▶ _Problem_
To complete the exercise, repeat every record exactly as it stands.
-------- Task inputs --------
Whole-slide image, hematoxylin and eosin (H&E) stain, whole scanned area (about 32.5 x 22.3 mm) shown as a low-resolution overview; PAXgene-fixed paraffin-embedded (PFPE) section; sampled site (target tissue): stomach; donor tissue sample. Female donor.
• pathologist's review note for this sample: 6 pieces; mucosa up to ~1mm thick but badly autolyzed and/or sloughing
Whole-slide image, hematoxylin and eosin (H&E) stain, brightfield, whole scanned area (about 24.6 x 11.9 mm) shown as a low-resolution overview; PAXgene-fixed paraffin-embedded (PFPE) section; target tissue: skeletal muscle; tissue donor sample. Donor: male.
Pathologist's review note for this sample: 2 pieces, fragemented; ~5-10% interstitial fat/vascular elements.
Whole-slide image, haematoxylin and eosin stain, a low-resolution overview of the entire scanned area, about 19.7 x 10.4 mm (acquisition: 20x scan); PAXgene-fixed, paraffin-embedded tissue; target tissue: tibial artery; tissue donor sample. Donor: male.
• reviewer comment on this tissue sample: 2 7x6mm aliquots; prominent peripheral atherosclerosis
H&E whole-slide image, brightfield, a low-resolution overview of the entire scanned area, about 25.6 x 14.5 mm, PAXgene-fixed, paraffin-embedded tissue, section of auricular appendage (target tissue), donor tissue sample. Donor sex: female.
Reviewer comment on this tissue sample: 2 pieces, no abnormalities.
--------
▶ _Response area_
Whole-slide image, hematoxylin and eosin (H&E) stain, whole scanned area (about 32.5 x 22.3 mm) shown as a low-resolution overview; PAXgene-fixed paraffin-embedded (PFPE) section; sampled site (target tissue): stomach; donor tissue sample. Female donor.
• pathologist's review note for this sample: 6 pieces; mucosa up to ~1mm thick but badly autolyzed and/or sloughing
Whole-slide image, hematoxylin and eosin (H&E) stain, brightfield, whole scanned area (about 24.6 x 11.9 mm) shown as a low-resolution overview; PAXgene-fixed paraffin-embedded (PFPE) section; target tissue: skeletal muscle; tissue donor sample. Donor: male.
Pathologist's review note for this sample: 2 pieces, fragemented; ~5-10% interstitial fat/vascular elements.
Whole-slide image, haematoxylin and eosin stain, a low-resolution overview of the entire scanned area, about 19.7 x 10.4 mm (acquisition: 20x scan); PAXgene-fixed, paraffin-embedded tissue; target tissue: tibial artery; tissue donor sample. Donor: male.
• reviewer comment on this tissue sample: 2 7x6mm aliquots; prominent peripheral atherosclerosis
H&E whole-slide image, brightfield, a low-resolution overview of the entire scanned area, about 25.6 x 14.5 mm, PAXgene-fixed, paraffin-embedded tissue, section of auricular appendage (target tissue), donor tissue sample. Donor sex: female.
Reviewer comment on this tissue sample: 2 pieces, no abnormalities.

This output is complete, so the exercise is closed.